─── Brano proposto
Filosofo e sociologo. Insegna Sociologia dei fenomeni collettivi presso il Dipartimento di Scienze Umane e Sociali dell’Università di Bergamo. L’Atelier dell’Errore è una realtà artistica che ci rivela attraverso le opere dei suoi artisti, la verità di un meccanismo atavico che si riproduce di generazione in generazione nell’inconsapevolezza della sua riproduzione.
I quadri di creature mostruose e immaginarie rivelano ciò che l’antropologo René Girard nel suo libro, Delle cose nascoste sin dalla fondazione del mondo (Adelphi, Milano, 1996), ha definito il meccanismo del capro espiatorio.Le creature raffigurate nelle opere dei giovani artisti dell’Atelier dell’Errore sono la rappresentazione simbolica dei mostri, che sin dalle origini della cultura hanno legato il loro destino a quello del loro sacrificio. Il legame tra il mostro e il suo sacrificio è antico, e rimanda al meccanismo stesso del capro espiatorio.
──────
Da svolgere =
#1 Secondo il brano sull'Atelier dell'Errore, dove insegna il filosofo e sociologo presentato all'inizio?
#2 Nel brano sull'Atelier dell'Errore, individua tutti i dati bibliografici forniti sul libro di René Girard.
#3 Prosegui il brano sull'Atelier dell'Errore a partire dalla sua ultima frase.
─── Dati
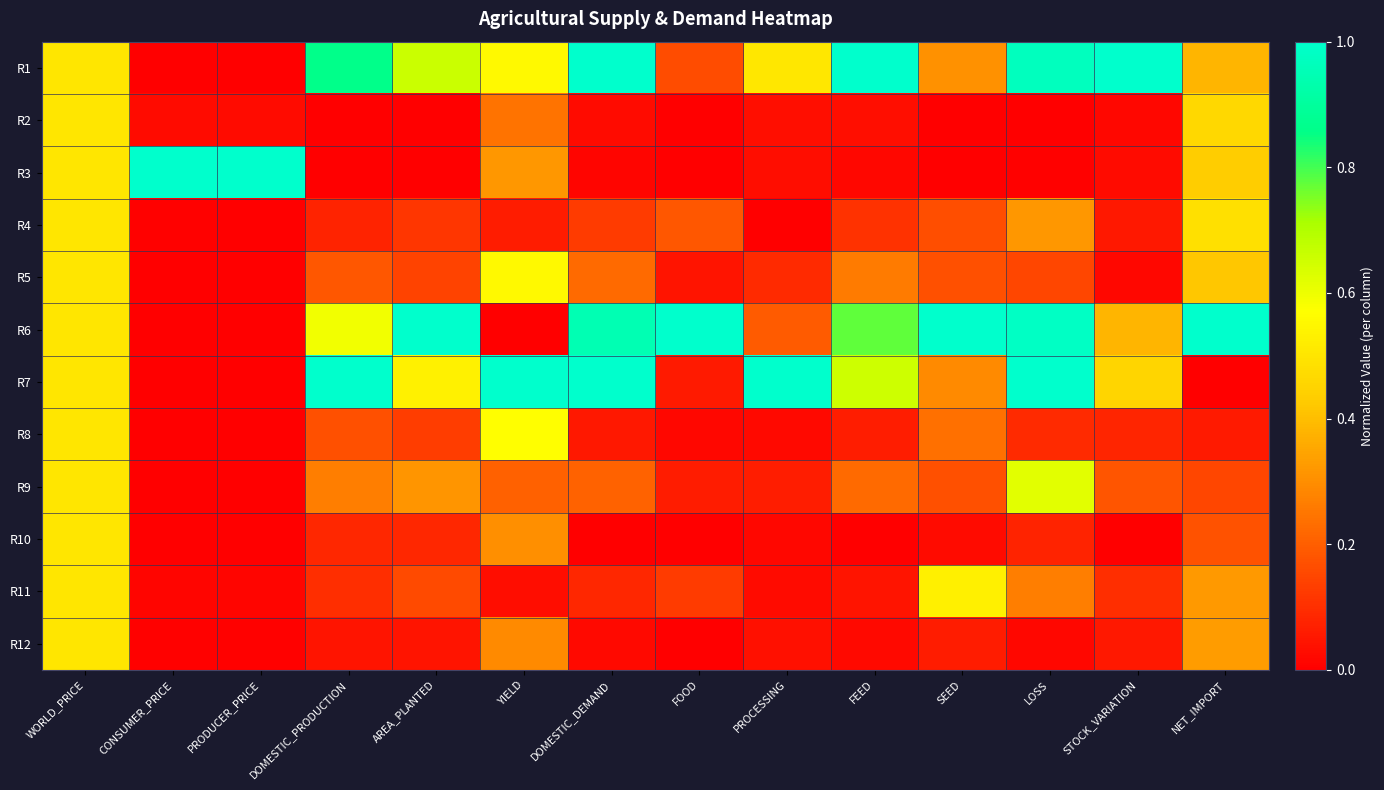

At how many categories does at least one series exceed 0?

14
──────
Risposte per punto =
#1 Presso il Dipartimento di Scienze Umane e Sociali dell'Università di Bergamo.

#2 Titolo: Delle cose nascoste sin dalla fondazione del mondo; editore: Adelphi; città: Milano; anno: 1996.

#3
I mostri, nostri capri espiatori Il capro espiatorio sin dall’antichità è una vittima innocente, accusata ingiustamente, ma che per gli accusatori è innanzitutto un colpevole consustanziale alla sua colpa, a tal punto che è impossibile separare questa da quello. La colpa sembra un attributo ontologico, un anatema del capro espiatorio. Gli basta essere quello che è per operare quei disastri, che fatalmente saranno poi i capi di accusa utilizzati per il suo sacrificio. L’anatema si riscontra di riflesso nell’oblio dell’indifferenza che ispira il diverso o, con un termine caro a Erving Goffman, lo stigmatizzato, che è abbandonato, ghettizzato, marginalizzato e infine escluso dalla vita sociale delle persone così dette normali. Lo stigma del capro espiatorio è avvertito con la medesima potenza di un miasma.
La parola indica in origine l’esalazione tossica contagiosa dei fenomeni di putrefazione e significa inquinamento o contaminazione, che sconvolge tutto il corso normale della vita. Nei rituali sacrificali dell’antichità, il portatore del miasma spesso è il diverso, colui il quale è portatore di un tratto distintivo che lo rende mostruoso, e perciò necessariamente sacrificabile al fine di impedire la diffusione contagiosa della mostruosità. Perché i mostri sono differenti, ma lo sono in modo inquietante, a tal punto da attrarre lo sguardo degli accusatori, secondo l’antica formula magica, per cui se una persona è un mostro, avrà pur commesso qualchecosa di mostruoso per essere tale.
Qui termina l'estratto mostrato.